** Text provided follows **

30. The method of claim 29, wherein the rotation rate of the
housing is in the range from about 5 to about 30 revolutions per
hour.
31. The method of claim 29, wherein the at least one image
parameter comprises at least one of a dip angle, a ratio or
difference between a high side formation evaluation measurement and
a low side formation evaluation measurement, a ratio or a
difference between a high-side formation evaluation measurement and
a substantially non-azimuthally focused formation evaluation
measurement, and a ratio or a difference between a low-side
formation evaluation measurement and a substantially
non-azimuthally focused formation evaluation measurement.
32. A logging while drilling method comprising: (a) deploying a
steering tool in a subterranean borehole, the steering tool
including a housing deployed about a shaft, the housing and the
shaft free to rotate relative to one another about a longitudinal
axis of the steering tool, first, second, and third blades deployed
on the housing, the blades disposed to extend radially outward from
the housing and engage a wall of the borehole, said engagement of
the blades with the borehole wall operative to eccenter the housing
in the borehole; the steering tool housing further including first,
second, and third formation evaluation sensors axially offset from
and circumferentially aligned with a corresponding one of the
blades; (b) extending each of the blades to a corresponding
predetermined radial position; (c) computing a standoff distance
for each of the sensors from the radial position of the
corresponding blade; (d) causing the formation evaluation sensors
to make corresponding formation evaluation measurements
substantially simultaneously with the computing of the standoff
distances in (c); and (e) processing the formation evaluation
measurements measured in (d) with the corresponding standoff
distances computed in (c) to obtain weighted formation evaluation
measurements.
Description
RELATED APPLICATIONS
[0001] None.
FIELD OF THE INVENTION
[0002] The present invention relates generally to downhole tools,
for example, including directional drilling tools such as
three-dimensional rotary steerable tools (3DRS). More particularly,
embodiments of this invention relate to rotary steerable tools
having formation evaluation sensors deployed in an outer housing
thereof. The invention further relates to geosteering methods.

** End of Text provided **
** Collected material follows **

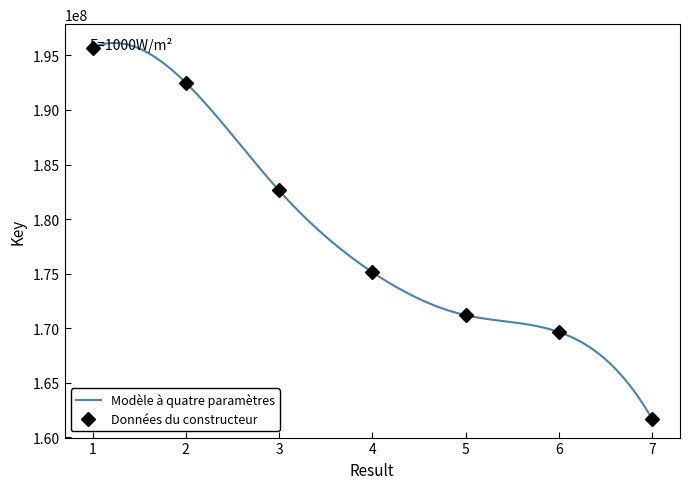

Is this an area chart (filled region under the line)?

No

** End of Collected material **

*Exercise tasks*.
[1] In the patent excerpt on rotary steerable tools, what does claim 32 say places the housing in an eccentered position in the borehole? Answer in one to three sentences.
[2] According to claim 30 of the patent excerpt on rotary steerable tools, what is the range for the rotation rate of the housing?
[3] Continue the patent excerpt on rotary steerable tools, starting immediately after its final sentence.

*Results of the exercise*.
[1] The blades on the housing extend radially outward and engage the borehole wall. That engagement eccenters the housing in the borehole.

[2] About 5 to about 30 revolutions per hour.

[3]
BACKGROUND OF THE INVENTION
[0003] Logging while drilling (LWD) techniques for determining
numerous borehole and formation characteristics are well known in
oil drilling and production applications. Such logging techniques
include, for example, natural gamma ray, spectral density, neutron
density, inductive and galvanic resistivity, micro-resistivity,
acoustic velocity, acoustic caliper, physical caliper, downhole
pressure, and the like. Formations having recoverable hydrocarbons
typically include certain well-known physical properties, for
example, resistivity, porosity (density), and acoustic velocity
values in a certain range. Such LWD measurements (also referred to
herein as formation evaluation measurements) may be used, for
example, in making steering decisions for subsequent drilling of
the borehole.
[0004] LWD sensors (also referred to herein as formation evaluation
or FE sensors) are commonly used to measure physical properties of
the formations through which a borehole traverses. Such sensors are
typically deployed in a rotating section of the bottom hole
assembly (BHA) whose rotational speed is substantially the same as
the rotational speed of the drill string. LWD imaging and
geo-steering applications commonly make use of focused FE sensors
and the rotation (turning) of the BHA (and therefore the FE
sensors) during drilling of the borehole. For example, in a common
geo-steering application, a section of a borehole may be routed
through a thin oil bearing layer (sometimes referred to in the art
as a payzone). Due to the dips and faults that may occur in the
various layers that make up the strata, the drill bit may
sporadically exit the oil-bearing layer and enter nonproductive
zones during drilling. In attempting to steer the drill bit back
into the oil-bearing layer (or to prevent the drill bit from
exiting the oil-bearing layer), an operator typically needs to know
in which direction to turn the drill bit (e.g., up or down). Such
information may be obtained, for example, from azimuthally
sensitive measurements of the formation properties.
[0005] One drawback associated with the above described
configuration (in which the FE sensors are rotationally coupled to
the drill string) is that the vibration and shock sensitive FE
sensors are subject to high lateral, axial, and torsional
vibrations during normal drilling operations. Conventional FE
sensor deployments are known to be susceptible to vibration and
shock related errors and failures. Another drawback associated with
the above-described conventional FE sensor deployments is that
azimuthal logging techniques require a substantially uniform drill
string rotation rate during drilling in order to suitably reduce
statistical errors in the azimuthally focused logging data. While
the above-mentioned conventional deployments are serviceable, and
have been commercially utilized, an improved apparatus and method
for acquiring near-bit formation evaluation sensor measurements is
needed. In particular, there is a need for an apparatus that is
less susceptible to shock and vibration related errors and failures
and that is capable of providing both azimuthally focused and
non-azimuthally focused formation evaluation sensor
measurements.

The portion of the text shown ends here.